──────── TEXTO FORNECIDO

Em consideração ao pensamento alusivo à problemática do consumo de drogas,
parece escorreito supor que o sistema penal deixa de ser o instrumental
repressivo, mesmo que ocorram algumas dificuldades conceituais para a
apresentação desse novo caráter, como flexibilização, descriminalização ou
despenalização.
Acontece que em referência ao comportamento típico que revela a expressividade
do tráfico de drogas, a Lei 11.343/2006 carrega de maneira reluzente um
paradoxo, em que se percebe apenas de maneira velada, o endurecimento do
controle social da questão pelo direito penal, com projeção de aumento de
penas. De fato, o art. 33 e seu § 1º ao realizarem a previsão que se assemelha
ao antigo art. 12, Lei 6.368/76 exasperou com as sanções, tanto no que concerne
à pena aflitiva quanto à pecuniária, oscilando no perfil de 05 a 15 anos de
reclusão e 500 a 1.500 dias-multa. A indução, instigação e o auxílio ao uso
indevido de drogas também são recepcionados como crimes, com reprimenda de 01 a
03 anos de detenção e multa de 100 a 300 dias-multa (art. 33, § 2º, Lei
11.343/2006). O crime de consumo consensual compartilhado surge para mitigar
possível excesso do art. 12 da lei antiga, sendo uma nova figura penal, com
penas previstas entre 06 meses a 01 ano de detenção e 700 a 1.500 dias-multa
(art. 33, § 3º, Lei 11.343/2006).
Ainda, o crime de associação para o tráfico, em comparação com o paradigma da
lei anterior (art. 14, Lei 6.368/76) também teve a pena exasperada, conforme
previsão do art. 35, Lei 11.343/2006, criando a previsão abstrata de 03 a 10
anos de reclusão e 700 a 1.200 dias-multa.
O caráter de maior rigorismo veio amainado pela causa especial de diminuição de
pena prevista no art. 33, § 4º, Lei 11.343/2006, que sustenta a redução da
sanção no caso concreto, frente aos ilícitos do art. 33, caput e seus
§§, no oscilatório de 1/6 a 2/3, se o acusado for primário, tiver bons
antecedentes, não se dedicar às atividades criminosas e não integrar
organização criminosa. Importante frisar que a expressão contida no dispositivo
referente ao poder do magistrado em realizar a aritmética da redução, consiste
em um poder-dever, cujo sujeito ativo do benefício é o acusado, e estando
presentes os critérios perfilados na norma jurídica, não pode haver resistência
no seu reconhecimento e aplicação.
Assim, temos que se o acusado for primário, não ostentar um padrão de
comportamento social que possa a ele colar um predicativo de antecedentes
desabonadores, preencherá dois dos requisitos para se alcançar a proclamação do
tráfico privilegiado. E para sua plena obtenção, não poderá ter reconhecido na
própria decisão condenatória, que tenha se dedicado a atividades criminosas e
nem que seja integrante ou componente de organização criminosa. Ocorrendo uma
única dessas balizas dirimentes, afastada restará a possibilidade da redução da
pena, que exige ao visto, a conjuntura favorável ao acusado. O padrão para a
escolha da maior ou menor quantidade de diminuição da pena, creio que ficará
condicionada à verificação das condições do art. 59, CP, porque no sistema
trifásico por nós adotado é o motriz da dosimetria, tendo como coadjuvante
subsidiário o que dispõe o art. 28, § 2º, Lei 11.343/2006, instrumental que
possibilita a abertura de um leque objetivo para avaliação dos acontecimentos
de conflito com a lei penal, sob o enfoque das drogas.

────────────────

ENUNCIADO A >>
Coloque em uma lista numerada as linhas apresentadas abaixo, da que contém "text Lern- und" até a que contém "list Erstellung von", inclusive, deixando de fora as linhas em branco.
O texto e as linhas não têm nenhuma relação entre si.

──────── LINHAS

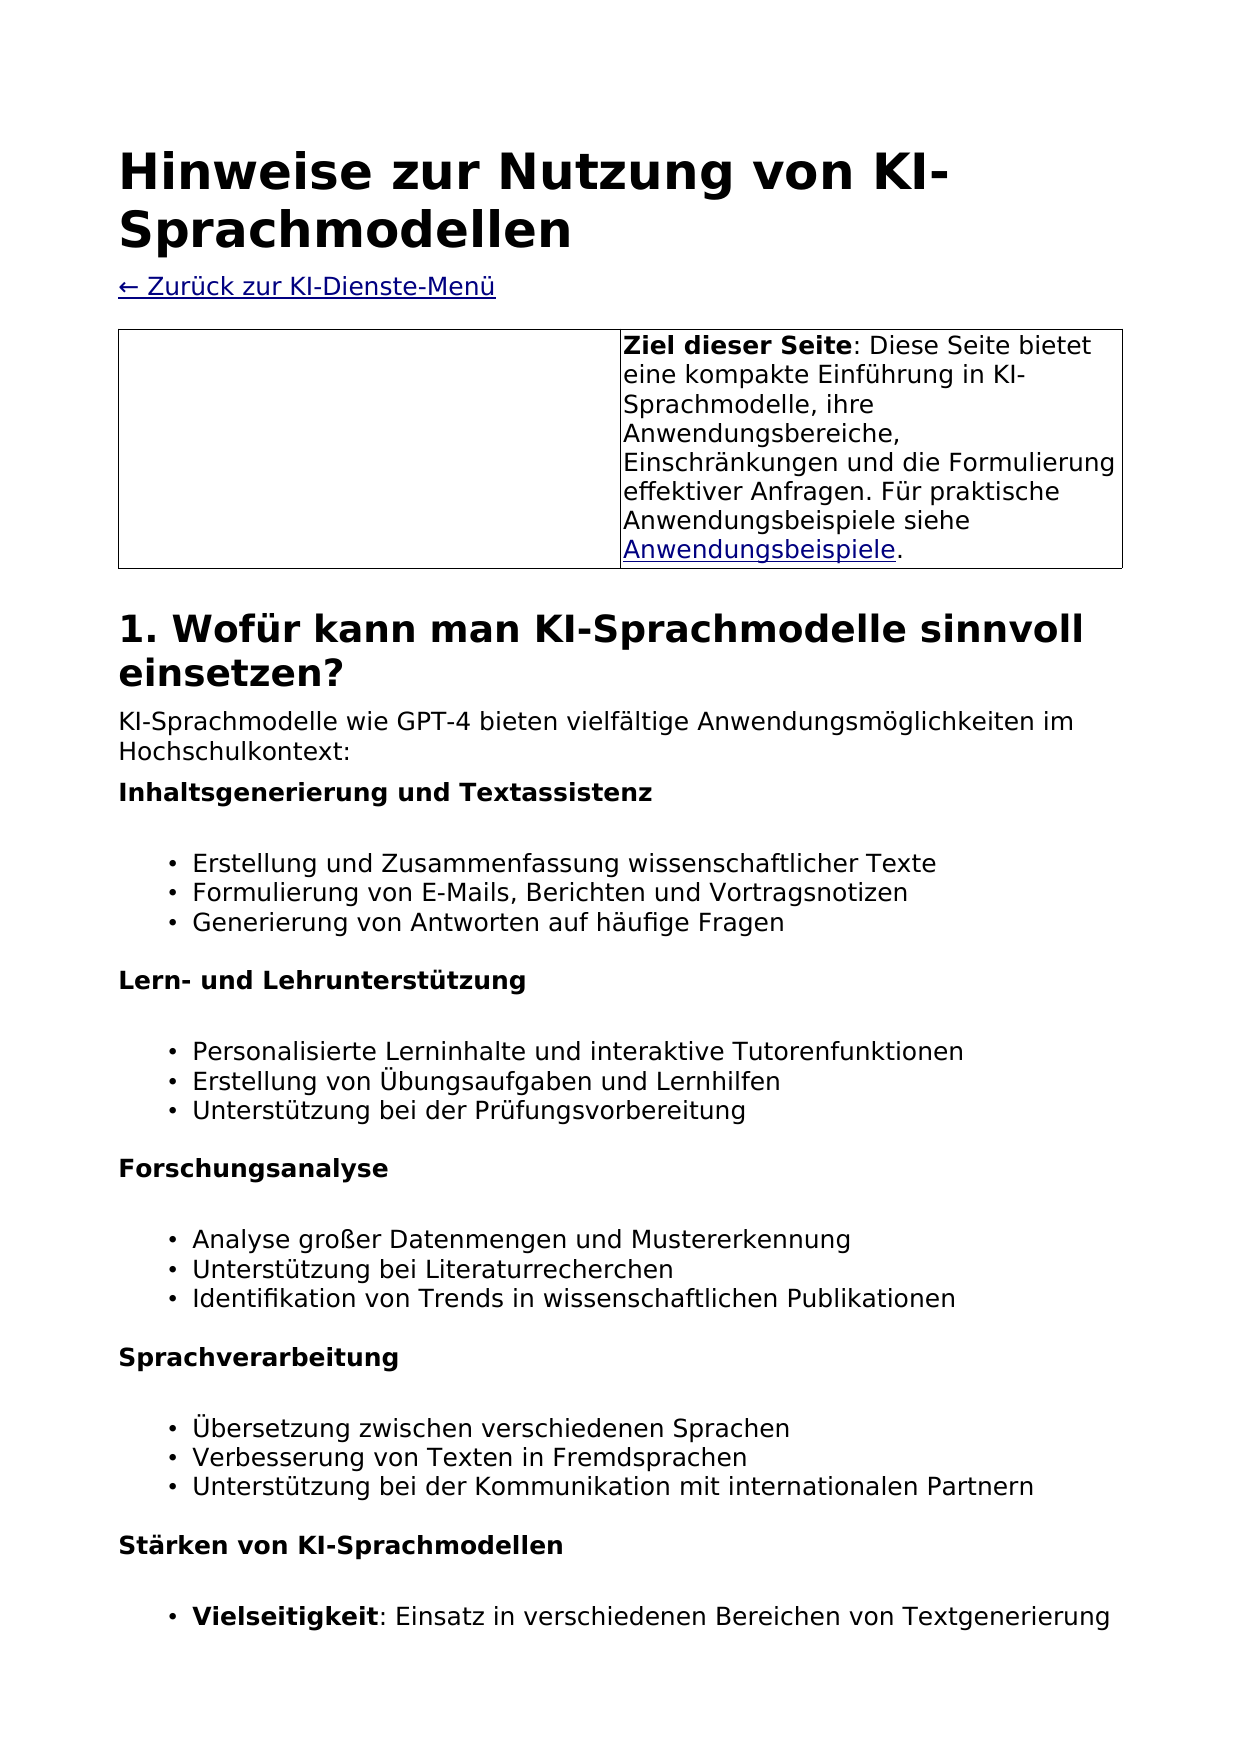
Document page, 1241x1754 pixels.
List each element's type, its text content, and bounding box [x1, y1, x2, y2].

text Lern- und Lehrunterstützung [118, 966, 1122, 996]
table_header Ziel dieser Seite: Diese Seite bietet eine kompakte Einführung in KI-Sprachmodelle, ihre Anwendungsbereiche, Einschränkungen und die Formulierung effektiver Anfragen. Für praktische Anwendungsbeispiele siehe Anwendungsbeispiele. [621, 330, 1122, 568]
list Erstellung und Zusammenfassung wissenschaftlicher Texte [177, 849, 1122, 879]
list Personalisierte Lerninhalte und interaktive Tutorenfunktionen [177, 1038, 1122, 1067]
text KI-Sprachmodelle wie GPT-4 bieten vielfältige Anwendungsmöglichkeiten im Hochschulkontext: [118, 707, 1122, 766]
text Stärken von KI-Sprachmodellen [118, 1531, 1122, 1560]
list Vielseitigkeit: Einsatz in verschiedenen Bereichen von Textgenerierung [177, 1602, 1122, 1631]
list Erstellung von Übungsaufgaben und Lernhilfen [177, 1067, 1122, 1096]
list Identifikation von Trends in wissenschaftlichen Publikationen [177, 1284, 1122, 1313]
list Unterstützung bei der Kommunikation mit internationalen Partnern [177, 1472, 1122, 1501]
list Analyse großer Datenmengen und Mustererkennung [177, 1226, 1122, 1255]
list Verbesserung von Texten in Fremdsprachen [177, 1443, 1122, 1472]
list Generierung von Antworten auf häufige Fragen [177, 908, 1122, 937]
text Forschungsanalyse [118, 1154, 1122, 1184]
list Unterstützung bei Literaturrecherchen [177, 1255, 1122, 1284]
subtitle Hinweise zur Nutzung von KI-Sprachmodellen [118, 143, 1122, 259]
table_header [119, 330, 620, 568]
subtitle 1. Wofür kann man KI-Sprachmodelle sinnvoll einsetzen? [118, 608, 1122, 695]
list Unterstützung bei der Prüfungsvorbereitung [177, 1096, 1122, 1125]
text Sprachverarbeitung [118, 1343, 1122, 1372]
list Übersetzung zwischen verschiedenen Sprachen [177, 1414, 1122, 1443]
text ← Zurück zur KI-Dienste-Menü [118, 272, 1122, 301]
text Inhaltsgenerierung und Textassistenz [118, 778, 1122, 807]
list Formulierung von E-Mails, Berichten und Vortragsnotizen [177, 879, 1122, 908]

────────────────

ENUNCIADO B >>
Repita, sem qualquer alteração, o trecho do texto sobre a Lei 11.343/2006 que vai de "Em consideração ao" até "despenalização.", inclusive.

RESPOSTA A >>
1. text Lern- und Lehrunterstützung [118, 966, 1122, 996]
2. table_header Ziel dieser Seite: Diese Seite bietet eine kompakte Einführung in KI-Sprachmodelle, ihre Anwendungsbereiche, Einschränkungen und die Formulierung effektiver Anfragen. Für praktische Anwendungsbeispiele siehe Anwendungsbeispiele. [621, 330, 1122, 568]
3. list Erstellung und Zusammenfassung wissenschaftlicher Texte [177, 849, 1122, 879]
4. list Personalisierte Lerninhalte und interaktive Tutorenfunktionen [177, 1038, 1122, 1067]
5. text KI-Sprachmodelle wie GPT-4 bieten vielfältige Anwendungsmöglichkeiten im Hochschulkontext: [118, 707, 1122, 766]
6. text Stärken von KI-Sprachmodellen [118, 1531, 1122, 1560]
7. list Vielseitigkeit: Einsatz in verschiedenen Bereichen von Textgenerierung [177, 1602, 1122, 1631]
8. list Erstellung von Übungsaufgaben und Lernhilfen [177, 1067, 1122, 1096]

RESPOSTA B >>
Em consideração ao pensamento alusivo à problemática do consumo de drogas,
parece escorreito supor que o sistema penal deixa de ser o instrumental
repressivo, mesmo que ocorram algumas dificuldades conceituais para a
apresentação desse novo caráter, como flexibilização, descriminalização ou
despenalização.